- Bem ,eu só sei que o nome dele
era Rui,o resto,não sei ou não lembro se ele me falou alguma vez .Chegou numa
manhã garoenta ,falando que viu a placa dependurada na entrada ,dizendo da
precisão de um garçom . Tinha trabalhado uns tempos num restaurante , lá para
as bandas da Augusta .Entendeu-se com o seu Horácio e começou logo a trabalhar
.Sotaque nordestino , já meio amaciado , lá de Pernambuco. Simpático, atencioso
,mas de simpatia medida aos palmos ,bem controlada, sabe ? Ria , mas sem
mostrar os dentes . Eu , que não nasci ontem , reparo logo essas coisas . Êita
, cabra escorregadio .
Pontual , nunca faltou um dia em dois
anos , nem por doença . Entrava e saía na hora , mas não enjeitava hora extra,
não .Falava em tudo, menos de si ,da vida dele mesmo.

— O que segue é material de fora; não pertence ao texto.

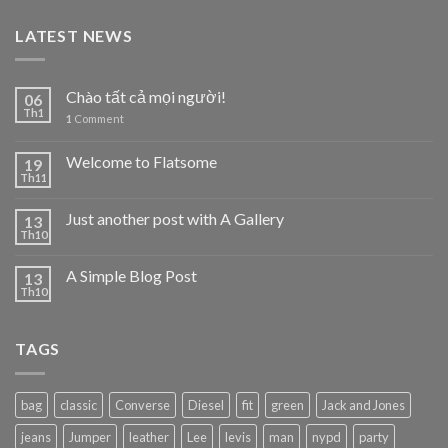
LATEST NEWS
Chào tất cả mọi người!
06
Th1
1
Comment
Welcome to Flatsome
19
Th11
Just another post with A Gallery
13
Th10
A Simple Blog Post
13
Th10
TAGS
bag
classic
Converse
Diesel
fit
green
Jack and Jones
jeans
Jumper
leather
Lee
levis
man
nypd
party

Quando a gente pensava
ouvi–lo falando de si , já estava era discutindo a escalação do Corinthians ou
os engarrafamentos na Marginal . Vaselina todo , o Rui . Servia muito bem as
mesas , dizia nunca ter freqüentado senac nem escola de garçom nenhuma .Claro, a
gente pensava que fosse mentira , pabulagem besta .Ah ! Bom de serviço mas ruim
de bola .
Jogava de atacante nas nossas peladas
. Meio barrigudo , alto, de pés pequenos , mais levava baque que jogava bola
.Mas sempre bem - humorado . Acho que aquela doidice era o jeito dele jogar
mesmo .Grande figura o Rui .Todo mundo gostava dele . Na noite de seis de março
, chegou um senhor já meio coroa no restaurante . Tinha telefonado e reservado
mesa para três pessoas , ele e mais dois caras mais jovens , parecidos com ele
, cara de um, focinho do outro , dizem lá na minha terra . O coroa falava num
sotaque nordestino muito forte , puxava de uma perna ... Não lembro qual .
Olhava todo mundo de cima , cara acostumada a mandar , a gente conhece logo,servindo
esse povo há anos . O Rui atendeu , ficou meio sem jeito quando encarou o velho
, mas não disse nada .
Trabalhou muito bem ,como sempre. O
jantar foi normal , igual a todos os outros .Pediram sobremesa para os três .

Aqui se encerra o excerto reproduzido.